Ia menambahkan, para pensiunan masih memiliki peran penting di tengah masyarakat. Pengalaman dan kompetensi yang dimiliki dinilai tetap dapat memberikan kontribusi positif bagi keluarga maupun lingkungan sekitar.
Baca Juga: Kapten Mulyono Tak Lagi Gelap, Puluhan Lampu Jalan Segera Dipasang
Pemerintah daerah juga menyampaikan penghargaan kepada keluarga yang selama ini mendukung para ASN dalam menjalankan tugas.

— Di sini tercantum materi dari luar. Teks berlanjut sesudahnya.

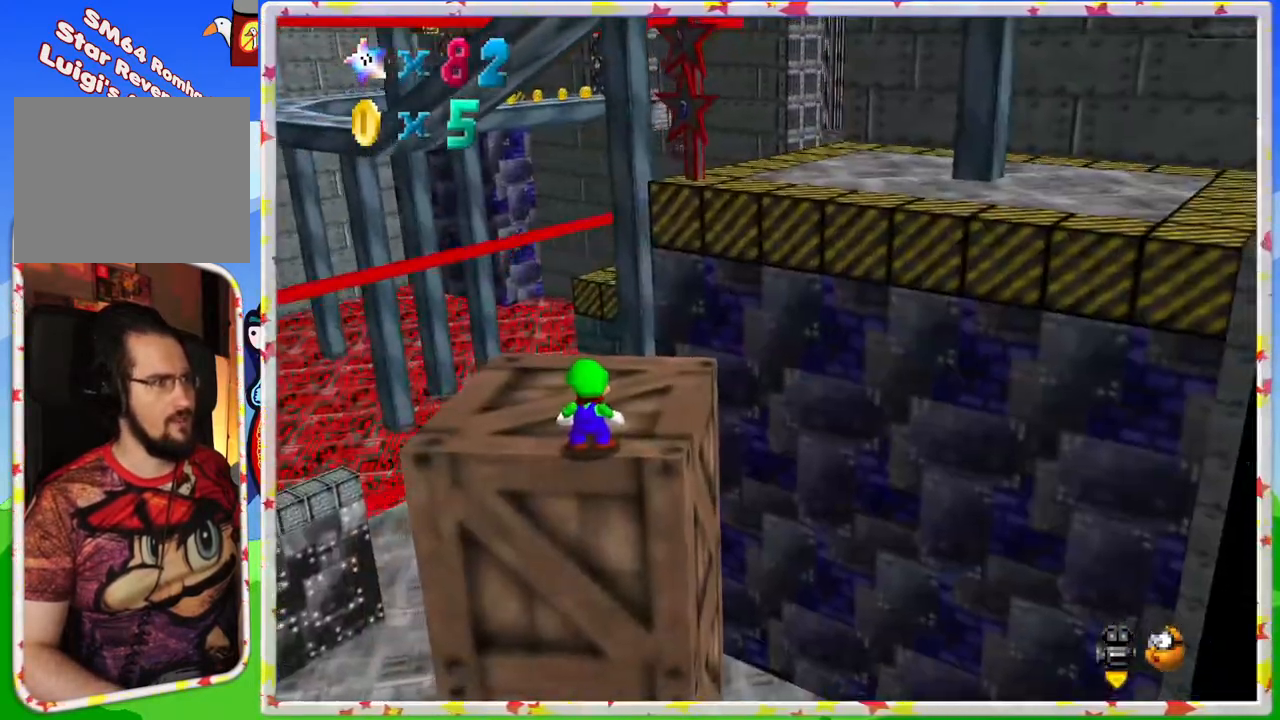
{"buttons": [], "left_stick": "up", "events": [[67, "C_LEFT", "down"], [200, "C_LEFT", "up"], [367, "left_stick", "left"], [483, "left_stick", "up"]]}
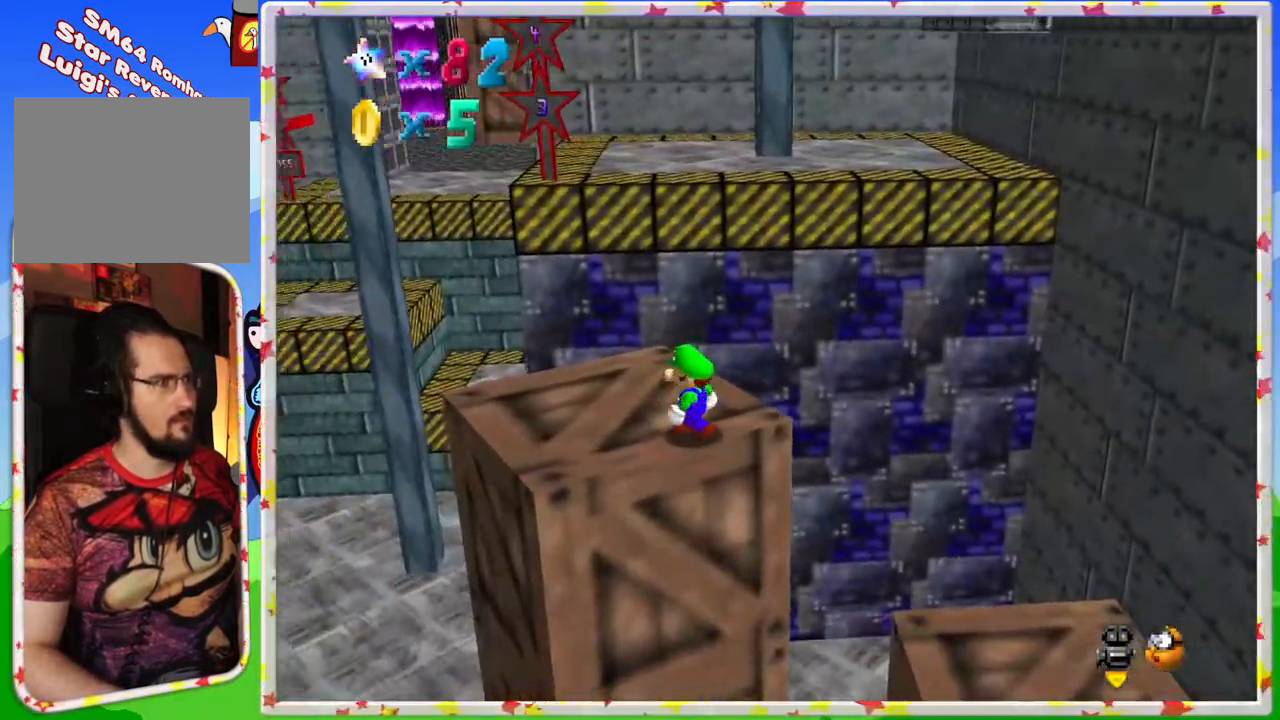
{"buttons": [], "left_stick": "up", "events": [[133, "A", "down"], [200, "A", "up"]]}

Sementara itu, Kepala BKPSDM Kotim Kamaruddin Makkalepu menjelaskan, dari 30 PNS yang memasuki masa pensiun TMT 1 Juli 2026, sebanyak 21 orang merupakan pejabat fungsional guru.

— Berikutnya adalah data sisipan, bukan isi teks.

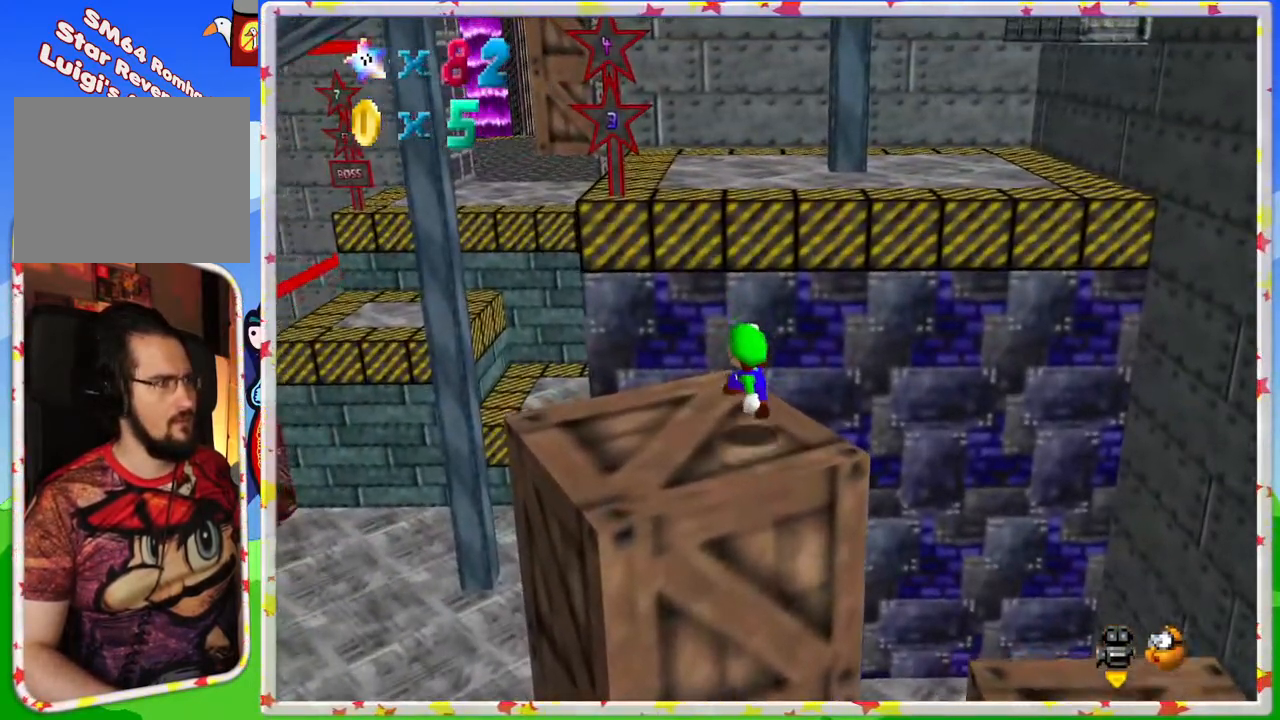
{"buttons": ["A"], "left_stick": "up-right", "events": [[150, "A", "down"], [417, "left_stick", "up-right"]]}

Sisanya terdiri atas satu pejabat administrator, dua pejabat pengawas, satu pejabat fungsional kesehatan, satu pejabat fungsional lainnya, dan empat pejabat pelaksana.
Baca Juga: Tumpahan Solar di Jalan Tjilik Riwut Bikin Jalan Licin, Dua Pengendara Motor Terjatuh
"Sebagian besar yang pensiun kali ini merupakan tenaga guru, sehingga memang didominasi dari sektor pendidikan," katanya.
Dalam kesempatan itu, Pemerintah Kabupaten Kotim juga mengapresiasi sinergi BKPSDM dengan PT Taspen dalam memastikan penyelesaian hak-hak pensiun ASN berjalan tepat waktu.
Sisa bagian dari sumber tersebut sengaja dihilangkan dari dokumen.